* [Source]
........
Well you'd just store it on the trait, and since it's a SystemParam you could request Collider::Param (or since rust is probably gonna complain, <Collider as AnyCollider>::Param, then you pass a reference to the value when you do things with AnyCollider)

pub trait AnyCollider: Send + Sync + 'static {
    type Param: SystemParam;

So you'd pass the system param to every generic collider method?

fn my_system<C: AnyCollider + Component>(
    param: C::Param,
    query: Query<&C>,
) {
    for collider in &query {
        let aabb = collider.aabb(&param, pos, rot);
        // ...
    }
}

or something else

I feel like that'd be a bit strange from an API perspective since it'd be nice to be able to use the methods directly without any World access, and if you used multiple methods in the same system, it'd have to fetch the collider separately each time (for assets at least)

Yes or for end user systems:

fn my_system(
    param: Collider::Param,
    query: Query<&Collider>,
) {
    for collider in &query {
        let aabb = collider.aabb(&param, pos, rot);
        // ...
........
* [Raw records]

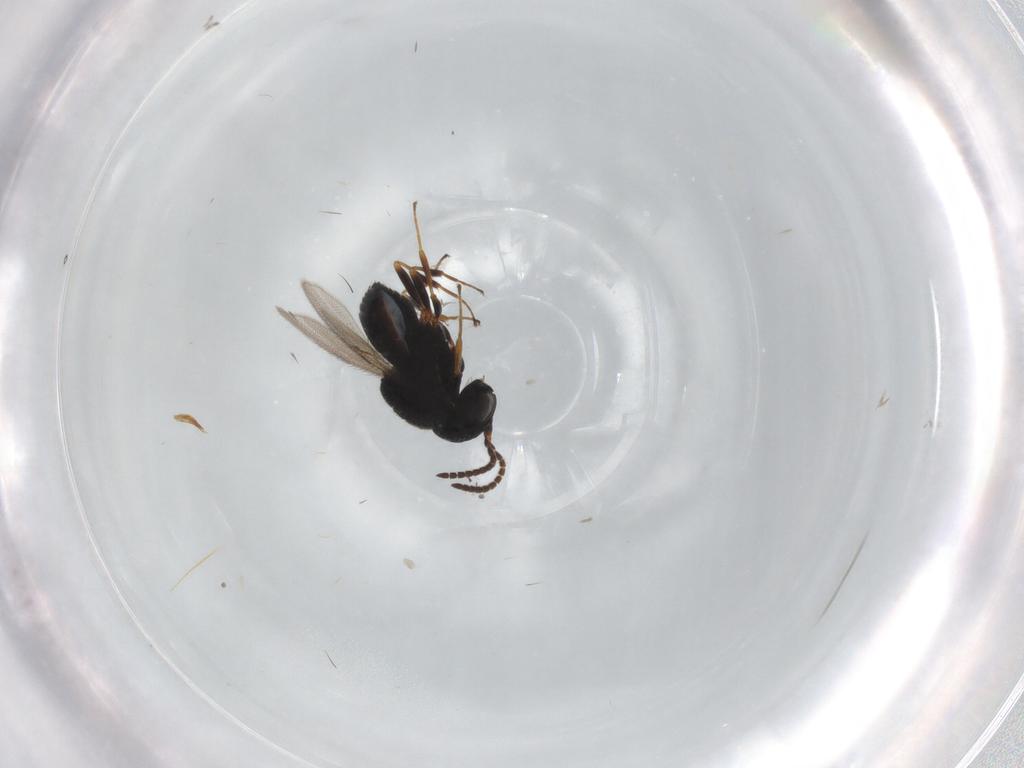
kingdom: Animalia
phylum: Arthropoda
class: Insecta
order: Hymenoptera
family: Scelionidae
........
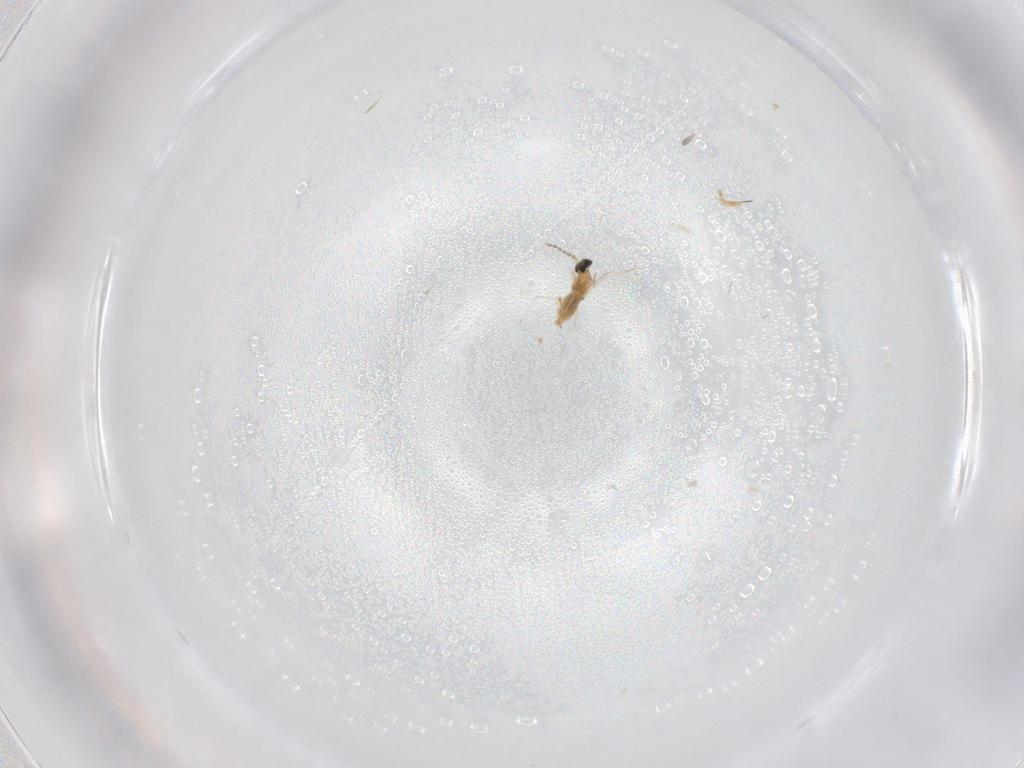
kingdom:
........
* [Things to do]
1 – In the collider discussion, what trait bound is placed on the associated type `Param`?
2 – Do these statements agree with the collider discussion? Answer yes or no for each, and quote the words that decide it.
(a) The `AnyCollider` trait requires `Send` and `Sync`.
(b) One concern is that, at least for assets, the collider would have to be fetched separately each time a method is used.
(c) The first message says to pass the value itself, not a reference, when using `AnyCollider`.
3 – Extend the collider discussion from where it stops.

* [Responses for each task]
1 – `SystemParam`

2 –
(a) Yes: "pub trait AnyCollider: Send + Sync + 'static"
(b) Yes: "it'd have to fetch the collider separately each time (for assets at least)"
(c) No: "then you pass a reference to the value when you do things with AnyCollider"

3 –
    }
}

If we need to call multiple methods at once we could do something like a "fetched collider" maybe ... Not sure if that would actually happen however

In this case, if Collider is a component and not an asset then the param wouldn't do anything, right? Since Collider is the collider itself

Yea, () implements SystemParam so that would be used

I guess we could also make Collider just a wrapper around a separate shape struct, and the only method would be fetch or get. So you could do

fn my_system(
    param: Collider::Param,
    query: Query<&Collider>,
) {
    for collider in &query {
        let aabb = collider.get(&param).aabb(pos, rot);
        // ...
    }
}

or something like that

Yea that would also work, we could introduce a layer before AnyCollider called FetchableCollider that has the system param and a fetched collider maybe ... But if it's not necessary that could complicate some types ... Maybe Collider has is an enum, and stores small variants directly, only holding a handle for Mesh/Compound/whatever 🤔

Okay this might not be ideal but:

pub trait Fetchable<T> {
    type Param: SystemParam;
    fn fetch(&self, param: Self::Param) -> T;
}

// Enum for *fetching* collider shapes. Doesn't store large shapes
// like trimeshes, polylines, and other compound shapes directly.
pub enum FetchableShape {
    Sphere(Sphere),
    Cuboid(Cuboid),
    // ...
    TriMesh(Handle<TriMesh>),
}

// The actual shape enum storing the data.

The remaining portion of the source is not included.